What to produce:
Scan the entries for "down". Every line that holds it is to be copied.

Material provided:
****************

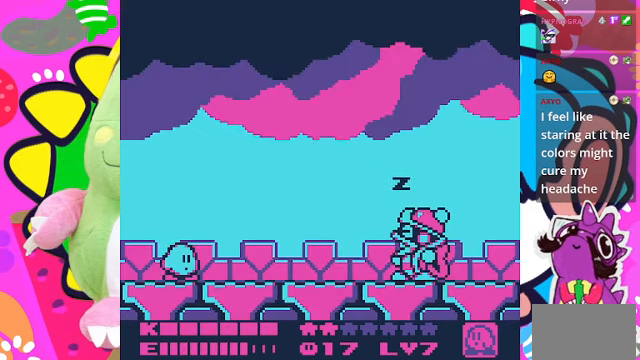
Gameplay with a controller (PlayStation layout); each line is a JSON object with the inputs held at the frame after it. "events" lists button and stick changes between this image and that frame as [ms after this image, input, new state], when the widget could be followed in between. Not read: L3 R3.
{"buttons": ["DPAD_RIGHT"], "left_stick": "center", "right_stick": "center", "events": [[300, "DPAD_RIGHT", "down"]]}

****************

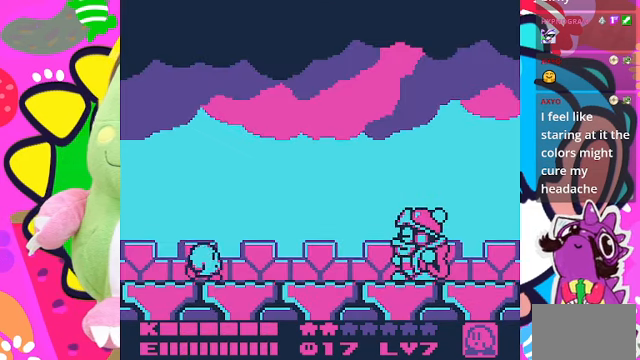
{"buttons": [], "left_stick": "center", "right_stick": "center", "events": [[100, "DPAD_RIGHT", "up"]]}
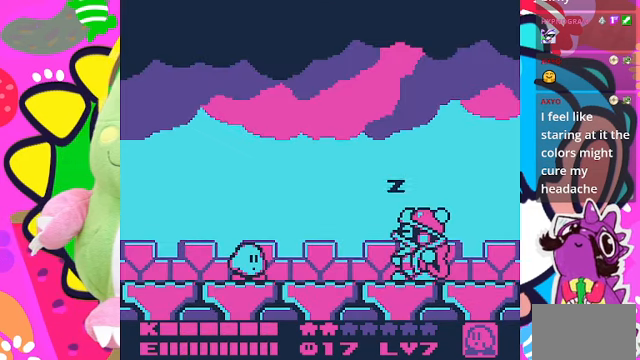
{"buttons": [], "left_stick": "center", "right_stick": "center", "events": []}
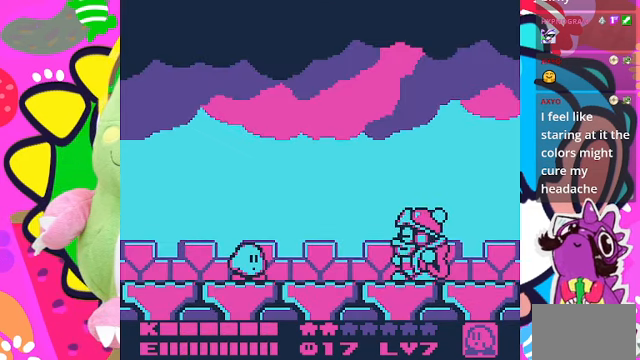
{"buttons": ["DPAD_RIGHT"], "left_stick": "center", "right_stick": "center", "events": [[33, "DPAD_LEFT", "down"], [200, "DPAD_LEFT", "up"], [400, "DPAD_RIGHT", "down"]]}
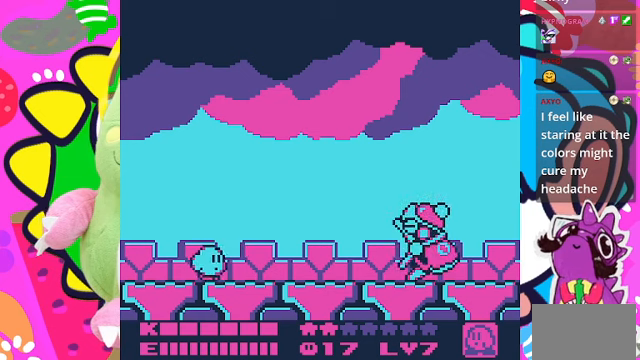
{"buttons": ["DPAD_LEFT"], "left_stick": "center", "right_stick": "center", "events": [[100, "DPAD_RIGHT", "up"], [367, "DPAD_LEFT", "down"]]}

****************

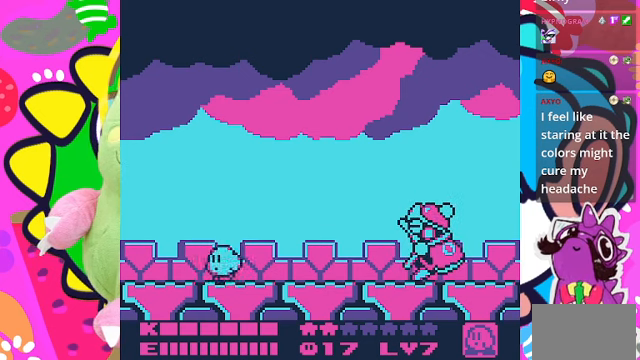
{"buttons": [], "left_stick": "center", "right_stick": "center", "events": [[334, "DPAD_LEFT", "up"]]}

****************

Answer to this exercise:
{"buttons": ["DPAD_RIGHT"], "left_stick": "center", "right_stick": "center", "events": [[300, "DPAD_RIGHT", "down"]]}
{"buttons": ["DPAD_RIGHT"], "left_stick": "center", "right_stick": "center", "events": [[33, "DPAD_LEFT", "down"], [200, "DPAD_LEFT", "up"], [400, "DPAD_RIGHT", "down"]]}
{"buttons": ["DPAD_LEFT"], "left_stick": "center", "right_stick": "center", "events": [[100, "DPAD_RIGHT", "up"], [367, "DPAD_LEFT", "down"]]}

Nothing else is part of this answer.